FKHC: What is a “Beauty Junkie”?
DV: A beauty junkie is someone that’s always on the hunt for new beauty products. I prefer the term beauty enthusiast because customers are making incredibly informed and emotional decisions when purchasing beauty products and not just buying anything in sight. There are so many brilliant innovations, newly discovered ingredients and intriguing founder stories in the beauty market that make it very exciting to explore new products and brands. From our customer base, as a brand that offers results-oriented products we also see a unique consumer that might at first glance be categorized as a “beauty junkie” but is really a consumer on the hunt for a solution. I get emails daily from customers and prospective customers that detail how long they’ve been looking for products to heal their hyperpigmentation and the list of products that they’ve tried before they found us. What I’ve learned is that no one is thoughtlessly buying beauty products. Beauty purchases are usually a result of a great deal of research and connection.
FKHC: In terms of the beauty industry -as a maker and a consumer- do you feel that there are any conversations that need to be initiated? Is there something that you would like to see being done differently in this space five years from now that isn’t in effect presently?

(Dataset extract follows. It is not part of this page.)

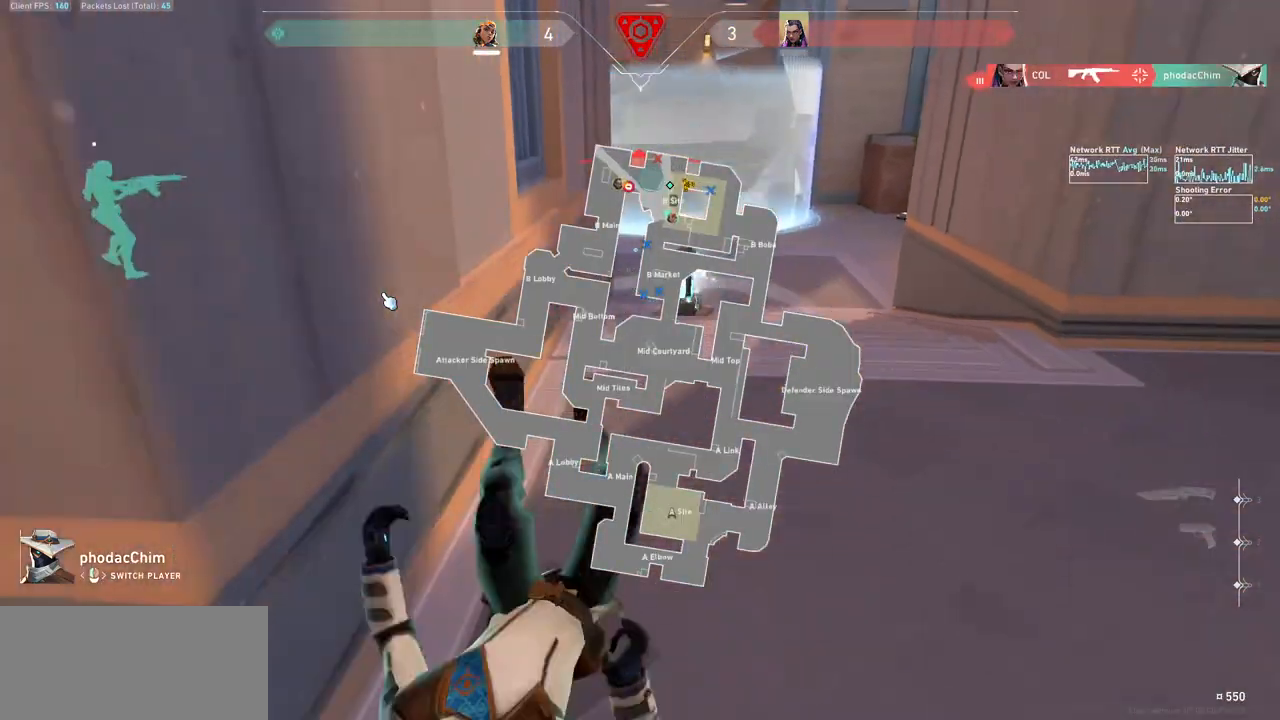
{"keys": [], "mouse": [], "events": []}
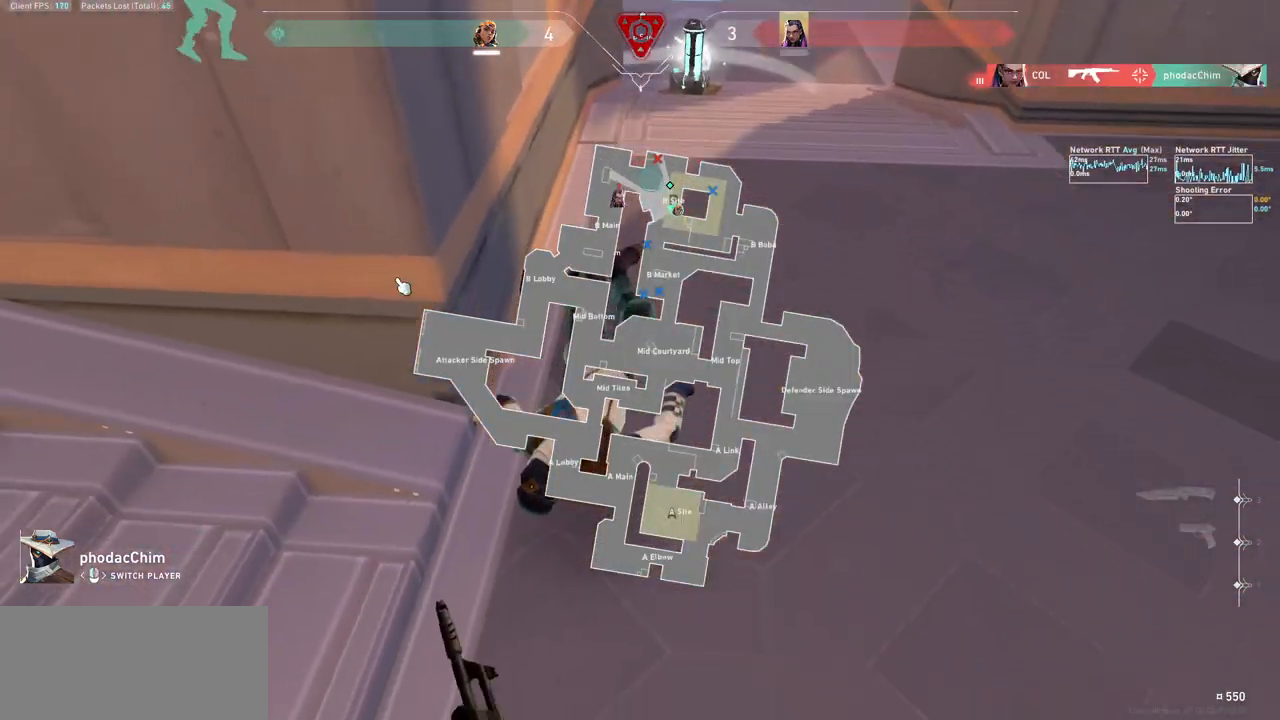
{"keys": [], "mouse": [], "events": []}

DV: You hit a nerve with this question. Perhaps it’s the current political environment, but I am so over conversations. The beauty industry loves a panel, an article, a report, a conference but like many multi-billion dollar industries it is slow to initiate action. I’m excited that there is currently a lot of attention being paid to diversity and inclusion on all levels from product offerings and shelf-space for person-of-color owner brands, to who is in the C- suite at major brands and media companies. We’re past the conversation stage though. It’s time for setting measurable goals and deadlines.